Avant de sélectionner un steak de soja, il est crucial de s'intéresser à sa composition. Un rapport du magazine 60 millions de consommateurs met en lumière que ces substituts souvent perçus comme sains sont, en réalité, riches en sodium et déficients en protéines.
En effet, l'association de défense des consommateurs a réalisé une étude sur une vaste gamme de steaks à base de soja ou de céréales, généralement considérés comme des choix alimentaires bénéfiques. Les résultats ont révélé un excès de sel, une pauvreté en protéines, ainsi qu'une importante concentration de gélifiants et de colorants.

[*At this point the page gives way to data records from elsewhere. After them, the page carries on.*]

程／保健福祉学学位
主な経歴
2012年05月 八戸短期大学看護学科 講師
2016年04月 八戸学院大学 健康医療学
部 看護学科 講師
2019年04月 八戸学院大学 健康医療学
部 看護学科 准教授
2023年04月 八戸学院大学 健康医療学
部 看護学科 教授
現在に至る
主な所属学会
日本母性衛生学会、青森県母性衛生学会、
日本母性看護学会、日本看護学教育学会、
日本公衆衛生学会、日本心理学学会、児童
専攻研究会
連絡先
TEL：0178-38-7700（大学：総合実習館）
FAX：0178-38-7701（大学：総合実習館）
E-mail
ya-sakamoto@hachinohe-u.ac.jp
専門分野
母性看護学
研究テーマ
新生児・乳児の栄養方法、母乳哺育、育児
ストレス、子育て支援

Des steaks trop salés et pauvres en protéines
Cette enquête, menée en collaboration avec Vanessa Guyot, diététicienne, a mis en évidence la difficulté qu'ont de nombreux steaks végétaux à fournir un apport protéique suffisant pour couvrir les besoins nutritionnels quotidiens. Elle précise que la majorité de ces produits ne contiennent pas les neuf acides aminés essentiels nécessaires au bon fonctionnement de l'organisme, notamment pour la synthèse musculaire, la production d'enzymes, d'anticorps, et d'hormones. Par ailleurs, des minéraux comme le fer et le zinc sont également en dessous des références recommandées.
En outre, l'étude révèle que près d'un tiers de la composition de certains steaks végétaux est constitué d'eau, tandis que les additifs tels que gélifiants, colorants et épaississants se retrouvent en forte concentration.
Quelle est la bonne composition d'un steak végétal ?
Pour Valérie Guyot, un steak végétal de qualité doit contenir au moins 12 à 15 % de protéines, moins de 10 % de matières grasses et pas plus de 1,25 g de sel. Parmi les produits évalués, le Croc tofou olives & feta de la marque Soy se classe en tête, offrant un bon équilibre nutritionnel avec une quantité satisfaisante de protéines. En revanche, le carré gourmand tomates et mozzarella de Herta ressort comme le moins recommandable, souffrant d'un manque de protéines, d'une teneur faible en fibres et d'un excès de sel.